Since the 1970s, Curtis’s film has been treated as a documentary, adorning the halls of natural history and anthropology museums and being criticized for its staging of savage scenes from a “pre-contact” past as if they were part of the everyday life of contemporary tribal communities (as was also the case with his photography).
(In The Land of the Head Hunters: Ceremonial of Yaklus)

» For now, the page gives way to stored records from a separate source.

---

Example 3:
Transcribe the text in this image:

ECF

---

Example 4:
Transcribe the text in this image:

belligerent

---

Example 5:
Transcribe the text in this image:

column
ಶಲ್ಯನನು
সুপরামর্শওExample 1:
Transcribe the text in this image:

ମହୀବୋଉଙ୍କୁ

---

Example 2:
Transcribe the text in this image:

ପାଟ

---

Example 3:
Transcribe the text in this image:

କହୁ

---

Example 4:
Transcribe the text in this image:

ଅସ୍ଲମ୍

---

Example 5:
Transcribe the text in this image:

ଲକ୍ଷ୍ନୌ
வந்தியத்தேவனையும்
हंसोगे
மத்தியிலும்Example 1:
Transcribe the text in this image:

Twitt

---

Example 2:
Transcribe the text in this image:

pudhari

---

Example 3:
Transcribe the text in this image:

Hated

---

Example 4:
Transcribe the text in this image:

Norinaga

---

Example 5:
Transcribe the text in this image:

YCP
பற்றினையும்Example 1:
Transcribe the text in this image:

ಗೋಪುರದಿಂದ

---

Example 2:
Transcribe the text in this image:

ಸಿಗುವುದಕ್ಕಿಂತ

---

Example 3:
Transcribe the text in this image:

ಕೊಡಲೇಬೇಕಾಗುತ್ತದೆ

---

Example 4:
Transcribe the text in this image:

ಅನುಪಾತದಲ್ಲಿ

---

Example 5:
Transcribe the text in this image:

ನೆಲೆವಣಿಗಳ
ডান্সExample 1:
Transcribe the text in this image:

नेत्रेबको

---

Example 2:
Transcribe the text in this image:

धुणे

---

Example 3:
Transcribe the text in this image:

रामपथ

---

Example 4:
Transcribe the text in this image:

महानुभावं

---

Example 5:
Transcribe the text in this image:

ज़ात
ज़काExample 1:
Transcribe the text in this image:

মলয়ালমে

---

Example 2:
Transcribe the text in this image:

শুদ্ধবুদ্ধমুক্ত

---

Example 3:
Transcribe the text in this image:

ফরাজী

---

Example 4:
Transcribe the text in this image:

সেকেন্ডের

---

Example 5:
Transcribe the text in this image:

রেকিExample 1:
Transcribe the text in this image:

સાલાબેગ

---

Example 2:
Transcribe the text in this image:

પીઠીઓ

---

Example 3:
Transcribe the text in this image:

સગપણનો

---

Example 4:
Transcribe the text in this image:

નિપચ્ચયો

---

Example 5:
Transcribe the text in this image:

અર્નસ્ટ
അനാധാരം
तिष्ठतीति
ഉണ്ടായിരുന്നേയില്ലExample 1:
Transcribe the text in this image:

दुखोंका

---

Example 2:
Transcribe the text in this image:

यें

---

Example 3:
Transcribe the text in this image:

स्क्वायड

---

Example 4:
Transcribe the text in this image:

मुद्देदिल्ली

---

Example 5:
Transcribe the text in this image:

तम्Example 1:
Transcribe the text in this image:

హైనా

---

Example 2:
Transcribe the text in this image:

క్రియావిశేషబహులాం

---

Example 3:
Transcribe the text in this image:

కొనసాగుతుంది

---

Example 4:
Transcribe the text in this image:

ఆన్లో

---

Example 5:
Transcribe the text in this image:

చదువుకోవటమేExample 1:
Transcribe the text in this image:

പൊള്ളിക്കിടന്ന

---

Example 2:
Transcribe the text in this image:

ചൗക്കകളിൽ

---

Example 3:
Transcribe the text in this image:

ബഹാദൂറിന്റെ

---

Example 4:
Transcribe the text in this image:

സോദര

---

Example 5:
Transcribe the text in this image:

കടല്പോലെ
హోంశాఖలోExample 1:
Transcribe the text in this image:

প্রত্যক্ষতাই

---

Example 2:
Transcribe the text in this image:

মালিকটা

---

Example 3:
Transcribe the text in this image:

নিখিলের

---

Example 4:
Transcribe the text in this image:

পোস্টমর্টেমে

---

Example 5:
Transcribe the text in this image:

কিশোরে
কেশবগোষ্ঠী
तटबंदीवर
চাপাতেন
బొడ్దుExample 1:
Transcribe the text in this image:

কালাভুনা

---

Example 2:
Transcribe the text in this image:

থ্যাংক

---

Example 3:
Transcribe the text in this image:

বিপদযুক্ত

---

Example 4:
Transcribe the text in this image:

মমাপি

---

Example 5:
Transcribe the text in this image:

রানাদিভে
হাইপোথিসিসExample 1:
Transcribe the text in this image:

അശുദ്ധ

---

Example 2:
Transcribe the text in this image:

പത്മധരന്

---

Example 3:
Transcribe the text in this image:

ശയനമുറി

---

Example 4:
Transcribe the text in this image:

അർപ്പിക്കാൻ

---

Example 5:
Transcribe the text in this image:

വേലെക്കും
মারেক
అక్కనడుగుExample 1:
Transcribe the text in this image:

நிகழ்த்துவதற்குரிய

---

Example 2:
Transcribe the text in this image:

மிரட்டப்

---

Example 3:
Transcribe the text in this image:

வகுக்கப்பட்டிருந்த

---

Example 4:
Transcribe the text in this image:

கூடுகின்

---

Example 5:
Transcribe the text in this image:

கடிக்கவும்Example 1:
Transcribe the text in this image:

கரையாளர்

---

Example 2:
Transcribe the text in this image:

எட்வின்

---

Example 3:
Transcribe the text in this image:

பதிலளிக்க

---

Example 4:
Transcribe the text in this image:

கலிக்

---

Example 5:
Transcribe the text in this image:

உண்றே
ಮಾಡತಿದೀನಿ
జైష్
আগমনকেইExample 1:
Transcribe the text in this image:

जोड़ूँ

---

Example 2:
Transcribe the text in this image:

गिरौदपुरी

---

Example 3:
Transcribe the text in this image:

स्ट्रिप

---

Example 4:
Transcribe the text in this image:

Interviewed at age 90 in 1988, Margaret Frank was known as Princess Ommagalees when she had a starring role in that Curtis’ movie at age 17. Born into the Kwawkgewith First Nation and raised near present-day Port Hardy, Margaret Frank, granddaughter of George Hunt, played the role of a princess named Naida in Curtis’ rendition of a story recorded by a man she knew as “the Professor,” Franz Boas. Margaret Frank recalled how her uncle stood in a war canoe, hidden behind a huge wooden thunderbird mask, flapping his arms up and down inside man-made wings, as if he was attempting to fly. Curtis stood in hip-waders at the tideline, cranking his camera on a tripod. “My mother stood up in the stern and began to dance and sing,” she said. “Then, suddenly, the canoe hit a rock and my mother toppled over onto several others, and everyone burst out laughing. Except Mr. Curtis. He scowled and took the film out of his camera and threw it away in disgust. ‘This is a serious film,’ he said. He didn’t want his Indians to laugh.”
The Edward Curtis Project: A Modern Picture Story, a play (and critique) by Métis playwright Marie Clements will be available in the fall of 2010, accompanied by photographs by Rita Leistner. In addition, Discovery Passages by Garry Thomas Morse, the first book of poetry about the Kwakwaka’wakw people, will be available in the spring of 2011.